How does that differ from the vision that VMware puts forward with its Nicira technology?

That's primarily focused on the VM-to-VM piece, and that's one kind of closed monolithic stack. There's nothing that's open there. You can't swap software modules into and out of that stack.

And the third one is about branch office support?

Yeah. At the branch office what the industry has done is stack up appliances for everything from unified communications to WAN optimization, firewalls, routers, wireless network controllers, etc., so if you have 10,000 offices and four appliances per, you have 40,000 appliances spread all over the place. So what this one says is, "We want to integrate all those branch appliances in software and be able to control the bandwidth to those branch offices a lot more effectively and efficiently. I was pleasantly surprised to see that become one of the top three, because it's a big issue. It's a huge amount of cost, and it's a huge amount of operational burden as well.

So the white box option didn't make the top three, the idea of using software to press generic X86 machines into different infrastructure roles?

We focused on the top three but there's a bunch of other ones that were just as interesting. But we had gotten feedback from the vendor community saying, "We're not allowed in the room, so what good is it if you guys just talk to yourselves and don't provide us any input about what we should do?" So we did the use cases to provide some guidance for the vendor community to prioritize their R&D investment.
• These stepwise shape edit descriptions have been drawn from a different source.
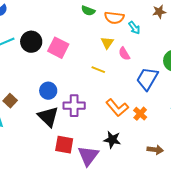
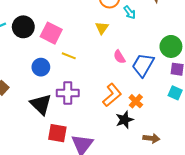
pink semicircle: (124, 54) -> (119, 57), moved
yellow line: (98, 70) -> (69, 56), moved
blue circle: (48, 91) -> (41, 67), moved
orange L-shape: (117, 108) -> (112, 95), turned -90
black star: (112, 140) -> (124, 120), moved, turned -30

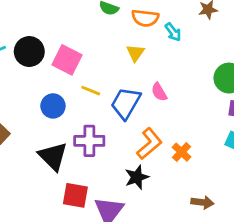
blue trapezoid: (143, 65) -> (126, 103), moved
black star: (124, 120) -> (137, 177), moved

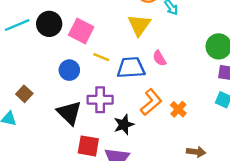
yellow triangle: (135, 53) -> (139, 25), size x1.5
blue trapezoid: (126, 103) -> (131, 68), turned 56
black star: (137, 177) -> (124, 125), moved

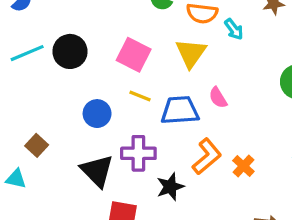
pink square: (81, 31) -> (134, 55), moved

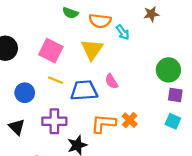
orange L-shape: (207, 156) -> (103, 124), turned -135
orange cross: (243, 166) -> (130, 120), moved
black triangle: (97, 171) -> (17, 127), moved, size x0.7

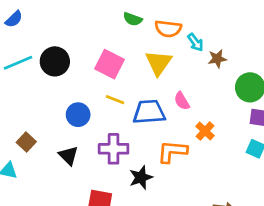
brown star: (151, 14) -> (217, 59), moved
orange cross: (130, 120) -> (205, 131), moved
The white box piece didn't make it to the top three, but it doesn't mean it's not important. It just means it's a little further out and the industry is still in learning mode. Some people think a white box is just a cheap box from Taiwan. Others think of it as a top-of-rack switch that has an OpenFlow interface. Others think it's a switch you can basically buy from anybody and then load an operating system and application on top of that. The latter is where the industry is finding the most interest.

What's up next for ONUG? When is the next meeting and what do you hope to achieve between now and then?

We will be announcing spring and fall 2014 plans shortly.